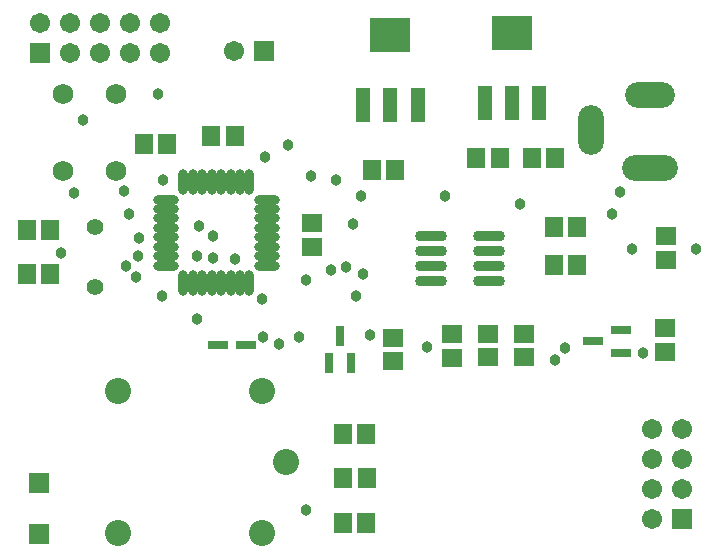
<source format=gts>
%FSLAX24Y24*%
%MOIN*%
G70*
G01*
G75*
G04 Layer_Color=8388736*
%ADD10C,0.0080*%
%ADD11R,0.0571X0.0217*%
%ADD12R,0.0236X0.0571*%
%ADD13R,0.0551X0.0591*%
%ADD14O,0.0984X0.0276*%
%ADD15R,0.0591X0.0551*%
%ADD16R,0.1299X0.1063*%
%ADD17R,0.0394X0.1063*%
%ADD18R,0.0571X0.0236*%
%ADD19O,0.0768X0.0236*%
%ADD20O,0.0236X0.0768*%
%ADD21C,0.0100*%
%ADD22C,0.0150*%
%ADD23C,0.0120*%
%ADD24C,0.0200*%
%ADD25R,0.0591X0.0591*%
%ADD26C,0.0591*%
%ADD27C,0.0472*%
%ADD28C,0.0600*%
%ADD29C,0.0787*%
%ADD30O,0.0787X0.1575*%
%ADD31O,0.1575X0.0787*%
%ADD32O,0.1772X0.0787*%
%ADD33R,0.0591X0.0591*%
%ADD34C,0.0300*%
%ADD35C,0.0350*%
%ADD36C,0.0098*%
%ADD37C,0.0236*%
%ADD38C,0.0079*%
%ADD39C,0.0004*%
%ADD40C,0.0197*%
%ADD41C,0.0295*%
%ADD42R,0.0651X0.0297*%
%ADD43R,0.0316X0.0651*%
%ADD44R,0.0631X0.0671*%
%ADD45O,0.1064X0.0356*%
%ADD46R,0.0671X0.0631*%
%ADD47R,0.1379X0.1143*%
%ADD48R,0.0474X0.1143*%
%ADD49R,0.0651X0.0316*%
%ADD50O,0.0848X0.0316*%
%ADD51O,0.0316X0.0848*%
%ADD52R,0.0671X0.0671*%
%ADD53C,0.0671*%
%ADD54C,0.0552*%
%ADD55C,0.0680*%
%ADD56C,0.0867*%
%ADD57C,0.0080*%
%ADD58O,0.0867X0.1655*%
%ADD59O,0.1655X0.0867*%
%ADD60O,0.1852X0.0867*%
%ADD61R,0.0671X0.0671*%
%ADD62C,0.0380*%
D42*
X27608Y37618D02*
D03*
X28533D02*
D03*
D43*
X31654Y37923D02*
D03*
X32028Y36998D02*
D03*
X31280D02*
D03*
D44*
X25116Y44300D02*
D03*
X25904D02*
D03*
X36206Y43850D02*
D03*
X36994D02*
D03*
X38056D02*
D03*
X38844D02*
D03*
X32716Y43440D02*
D03*
X33504D02*
D03*
X27362Y44567D02*
D03*
X28150D02*
D03*
X21214Y39991D02*
D03*
X22002D02*
D03*
X21214Y41447D02*
D03*
X22002D02*
D03*
X31756Y34660D02*
D03*
X32544D02*
D03*
X31762Y33179D02*
D03*
X32549D02*
D03*
X31746Y31670D02*
D03*
X32534D02*
D03*
X39567Y40295D02*
D03*
X38780D02*
D03*
X39567Y41535D02*
D03*
X38780D02*
D03*
D45*
X34685Y41262D02*
D03*
Y40762D02*
D03*
Y40262D02*
D03*
Y39762D02*
D03*
X36614Y41262D02*
D03*
Y40762D02*
D03*
Y40262D02*
D03*
Y39762D02*
D03*
D46*
X33425Y37067D02*
D03*
Y37854D02*
D03*
X30728Y40886D02*
D03*
Y41673D02*
D03*
X42520Y41240D02*
D03*
Y40453D02*
D03*
X37783Y37995D02*
D03*
Y37207D02*
D03*
X36582Y37995D02*
D03*
Y37207D02*
D03*
X35401Y37975D02*
D03*
Y37188D02*
D03*
X42500Y38169D02*
D03*
Y37382D02*
D03*
D47*
X37400Y48011D02*
D03*
X33340Y47941D02*
D03*
D48*
X38306Y45689D02*
D03*
X37400D02*
D03*
X36494D02*
D03*
X34246Y45619D02*
D03*
X33340D02*
D03*
X32434D02*
D03*
D49*
X40108Y37736D02*
D03*
X41033Y38110D02*
D03*
Y37362D02*
D03*
D50*
X25866Y42461D02*
D03*
Y42146D02*
D03*
Y41831D02*
D03*
Y41516D02*
D03*
Y41201D02*
D03*
Y40886D02*
D03*
Y40571D02*
D03*
Y40256D02*
D03*
X29213D02*
D03*
Y40571D02*
D03*
Y40886D02*
D03*
Y41201D02*
D03*
Y41516D02*
D03*
Y41831D02*
D03*
Y42146D02*
D03*
Y42461D02*
D03*
D51*
X26437Y39685D02*
D03*
X26752D02*
D03*
X27067D02*
D03*
X27382D02*
D03*
X27697D02*
D03*
X28012D02*
D03*
X28327D02*
D03*
X28642D02*
D03*
Y43032D02*
D03*
X28327D02*
D03*
X28012D02*
D03*
X27697D02*
D03*
X27382D02*
D03*
X27067D02*
D03*
X26752D02*
D03*
X26437D02*
D03*
D52*
X21650Y47350D02*
D03*
X29134Y47421D02*
D03*
X21614Y31308D02*
D03*
Y33012D02*
D03*
D53*
X21650Y48350D02*
D03*
X22650Y47350D02*
D03*
Y48350D02*
D03*
X23650Y47350D02*
D03*
Y48350D02*
D03*
X24650Y47350D02*
D03*
Y48350D02*
D03*
X25650Y47350D02*
D03*
Y48350D02*
D03*
X28134Y47421D02*
D03*
X42050Y31800D02*
D03*
X43050Y32800D02*
D03*
X42050D02*
D03*
X43050Y33800D02*
D03*
X42050D02*
D03*
X43050Y34800D02*
D03*
X42050D02*
D03*
D54*
X23498Y39562D02*
D03*
Y41561D02*
D03*
D55*
X24200Y43420D02*
D03*
X22428Y45979D02*
D03*
Y43420D02*
D03*
X24200Y45979D02*
D03*
D56*
X29862Y33720D02*
D03*
X29075Y31358D02*
D03*
X24272D02*
D03*
Y36083D02*
D03*
X29075D02*
D03*
D57*
X41508Y43506D02*
D03*
X40031Y45160D02*
D03*
Y44372D02*
D03*
X42394Y45947D02*
D03*
X41606D02*
D03*
X42492Y43506D02*
D03*
D58*
X40031Y44766D02*
D03*
D59*
X42000Y45947D02*
D03*
D60*
Y43506D02*
D03*
D61*
X43050Y31800D02*
D03*
D62*
X27432Y40500D02*
D03*
X26950Y41570D02*
D03*
X24956Y41194D02*
D03*
X29170Y43880D02*
D03*
X30690Y43250D02*
D03*
X32190Y39240D02*
D03*
X29920Y44280D02*
D03*
X25760Y43130D02*
D03*
X24450Y42750D02*
D03*
X29630Y37640D02*
D03*
X31850Y40200D02*
D03*
X30530Y32110D02*
D03*
X32430Y39980D02*
D03*
X34570Y37560D02*
D03*
X40980Y42730D02*
D03*
X39150Y37510D02*
D03*
X32350Y42570D02*
D03*
X32090Y41660D02*
D03*
X31370Y40100D02*
D03*
X38820Y37120D02*
D03*
X26880Y38480D02*
D03*
X30530Y39780D02*
D03*
X37670Y42330D02*
D03*
X41400Y40800D02*
D03*
X24540Y40260D02*
D03*
X28150Y40480D02*
D03*
X41760Y37340D02*
D03*
X22350Y40690D02*
D03*
X24620Y41990D02*
D03*
X27420Y41240D02*
D03*
X26900Y40570D02*
D03*
X25740Y39250D02*
D03*
X24850Y39870D02*
D03*
X24920Y40580D02*
D03*
X43520Y40800D02*
D03*
X40730Y41990D02*
D03*
X31540Y43130D02*
D03*
X25610Y45975D02*
D03*
X23110Y45110D02*
D03*
X22780Y42680D02*
D03*
X32660Y37960D02*
D03*
X30300Y37890D02*
D03*
X29085Y37895D02*
D03*
X29065Y39145D02*
D03*
X35170Y42570D02*
D03*
M02*

</source>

**Try it:** Set down the records again verbatim, with no pictures.

**Written answer:**
<source format=gts>
%FSLAX24Y24*%
%MOIN*%
G70*
G01*
G75*
G04 Layer_Color=8388736*
%ADD10C,0.0080*%
%ADD11R,0.0571X0.0217*%
%ADD12R,0.0236X0.0571*%
%ADD13R,0.0551X0.0591*%
%ADD14O,0.0984X0.0276*%
%ADD15R,0.0591X0.0551*%
%ADD16R,0.1299X0.1063*%
%ADD17R,0.0394X0.1063*%
%ADD18R,0.0571X0.0236*%
%ADD19O,0.0768X0.0236*%
%ADD20O,0.0236X0.0768*%
%ADD21C,0.0100*%
%ADD22C,0.0150*%
%ADD23C,0.0120*%
%ADD24C,0.0200*%
%ADD25R,0.0591X0.0591*%
%ADD26C,0.0591*%
%ADD27C,0.0472*%
%ADD28C,0.0600*%
%ADD29C,0.0787*%
%ADD30O,0.0787X0.1575*%
%ADD31O,0.1575X0.0787*%
%ADD32O,0.1772X0.0787*%
%ADD33R,0.0591X0.0591*%
%ADD34C,0.0300*%
%ADD35C,0.0350*%
%ADD36C,0.0098*%
%ADD37C,0.0236*%
%ADD38C,0.0079*%
%ADD39C,0.0004*%
%ADD40C,0.0197*%
%ADD41C,0.0295*%
%ADD42R,0.0651X0.0297*%
%ADD43R,0.0316X0.0651*%
%ADD44R,0.0631X0.0671*%
%ADD45O,0.1064X0.0356*%
%ADD46R,0.0671X0.0631*%
%ADD47R,0.1379X0.1143*%
%ADD48R,0.0474X0.1143*%
%ADD49R,0.0651X0.0316*%
%ADD50O,0.0848X0.0316*%
%ADD51O,0.0316X0.0848*%
%ADD52R,0.0671X0.0671*%
%ADD53C,0.0671*%
%ADD54C,0.0552*%
%ADD55C,0.0680*%
%ADD56C,0.0867*%
%ADD57C,0.0080*%
%ADD58O,0.0867X0.1655*%
%ADD59O,0.1655X0.0867*%
%ADD60O,0.1852X0.0867*%
%ADD61R,0.0671X0.0671*%
%ADD62C,0.0380*%
D42*
X27608Y37618D02*
D03*
X28533D02*
D03*
D43*
X31654Y37923D02*
D03*
X32028Y36998D02*
D03*
X31280D02*
D03*
D44*
X25116Y44300D02*
D03*
X25904D02*
D03*
X36206Y43850D02*
D03*
X36994D02*
D03*
X38056D02*
D03*
X38844D02*
D03*
X32716Y43440D02*
D03*
X33504D02*
D03*
X27362Y44567D02*
D03*
X28150D02*
D03*
X21214Y39991D02*
D03*
X22002D02*
D03*
X21214Y41447D02*
D03*
X22002D02*
D03*
X31756Y34660D02*
D03*
X32544D02*
D03*
X31762Y33179D02*
D03*
X32549D02*
D03*
X31746Y31670D02*
D03*
X32534D02*
D03*
X39567Y40295D02*
D03*
X38780D02*
D03*
X39567Y41535D02*
D03*
X38780D02*
D03*
D45*
X34685Y41262D02*
D03*
Y40762D02*
D03*
Y40262D02*
D03*
Y39762D02*
D03*
X36614Y41262D02*
D03*
Y40762D02*
D03*
Y40262D02*
D03*
Y39762D02*
D03*
D46*
X33425Y37067D02*
D03*
Y37854D02*
D03*
X30728Y40886D02*
D03*
Y41673D02*
D03*
X42520Y41240D02*
D03*
Y40453D02*
D03*
X37783Y37995D02*
D03*
Y37207D02*
D03*
X36582Y37995D02*
D03*
Y37207D02*
D03*
X35401Y37975D02*
D03*
Y37188D02*
D03*
X42500Y38169D02*
D03*
Y37382D02*
D03*
D47*
X37400Y48011D02*
D03*
X33340Y47941D02*
D03*
D48*
X38306Y45689D02*
D03*
X37400D02*
D03*
X36494D02*
D03*
X34246Y45619D02*
D03*
X33340D02*
D03*
X32434D02*
D03*
D49*
X40108Y37736D02*
D03*
X41033Y38110D02*
D03*
Y37362D02*
D03*
D50*
X25866Y42461D02*
D03*
Y42146D02*
D03*
Y41831D02*
D03*
Y41516D02*
D03*
Y41201D02*
D03*
Y40886D02*
D03*
Y40571D02*
D03*
Y40256D02*
D03*
X29213D02*
D03*
Y40571D02*
D03*
Y40886D02*
D03*
Y41201D02*
D03*
Y41516D02*
D03*
Y41831D02*
D03*
Y42146D02*
D03*
Y42461D02*
D03*
D51*
X26437Y39685D02*
D03*
X26752D02*
D03*
X27067D02*
D03*
X27382D02*
D03*
X27697D02*
D03*
X28012D02*
D03*
X28327D02*
D03*
X28642D02*
D03*
Y43032D02*
D03*
X28327D02*
D03*
X28012D02*
D03*
X27697D02*
D03*
X27382D02*
D03*
X27067D02*
D03*
X26752D02*
D03*
X26437D02*
D03*
D52*
X21650Y47350D02*
D03*
X29134Y47421D02*
D03*
X21614Y31308D02*
D03*
Y33012D02*
D03*
D53*
X21650Y48350D02*
D03*
X22650Y47350D02*
D03*
Y48350D02*
D03*
X23650Y47350D02*
D03*
Y48350D02*
D03*
X24650Y47350D02*
D03*
Y48350D02*
D03*
X25650Y47350D02*
D03*
Y48350D02*
D03*
X28134Y47421D02*
D03*
X42050Y31800D02*
D03*
X43050Y32800D02*
D03*
X42050D02*
D03*
X43050Y33800D02*
D03*
X42050D02*
D03*
X43050Y34800D02*
D03*
X42050D02*
D03*
D54*
X23498Y39562D02*
D03*
Y41561D02*
D03*
D55*
X24200Y43420D02*
D03*
X22428Y45979D02*
D03*
Y43420D02*
D03*
X24200Y45979D02*
D03*
D56*
X29862Y33720D02*
D03*
X29075Y31358D02*
D03*
X24272D02*
D03*
Y36083D02*
D03*
X29075D02*
D03*
D57*
X41508Y43506D02*
D03*
X40031Y45160D02*
D03*
Y44372D02*
D03*
X42394Y45947D02*
D03*
X41606D02*
D03*
X42492Y43506D02*
D03*
D58*
X40031Y44766D02*
D03*
D59*
X42000Y45947D02*
D03*
D60*
Y43506D02*
D03*
D61*
X43050Y31800D02*
D03*
D62*
X27432Y40500D02*
D03*
X26950Y41570D02*
D03*
X24956Y41194D02*
D03*
X29170Y43880D02*
D03*
X30690Y43250D02*
D03*
X32190Y39240D02*
D03*
X29920Y44280D02*
D03*
X25760Y43130D02*
D03*
X24450Y42750D02*
D03*
X29630Y37640D02*
D03*
X31850Y40200D02*
D03*
X30530Y32110D02*
D03*
X32430Y39980D02*
D03*
X34570Y37560D02*
D03*
X40980Y42730D02*
D03*
X39150Y37510D02*
D03*
X32350Y42570D02*
D03*
X32090Y41660D02*
D03*
X31370Y40100D02*
D03*
X38820Y37120D02*
D03*
X26880Y38480D02*
D03*
X30530Y39780D02*
D03*
X37670Y42330D02*
D03*
X41400Y40800D02*
D03*
X24540Y40260D02*
D03*
X28150Y40480D02*
D03*
X41760Y37340D02*
D03*
X22350Y40690D02*
D03*
X24620Y41990D02*
D03*
X27420Y41240D02*
D03*
X26900Y40570D02*
D03*
X25740Y39250D02*
D03*
X24850Y39870D02*
D03*
X24920Y40580D02*
D03*
X43520Y40800D02*
D03*
X40730Y41990D02*
D03*
X31540Y43130D02*
D03*
X25610Y45975D02*
D03*
X23110Y45110D02*
D03*
X22780Y42680D02*
D03*
X32660Y37960D02*
D03*
X30300Y37890D02*
D03*
X29085Y37895D02*
D03*
X29065Y39145D02*
D03*
X35170Y42570D02*
D03*
M02*

</source>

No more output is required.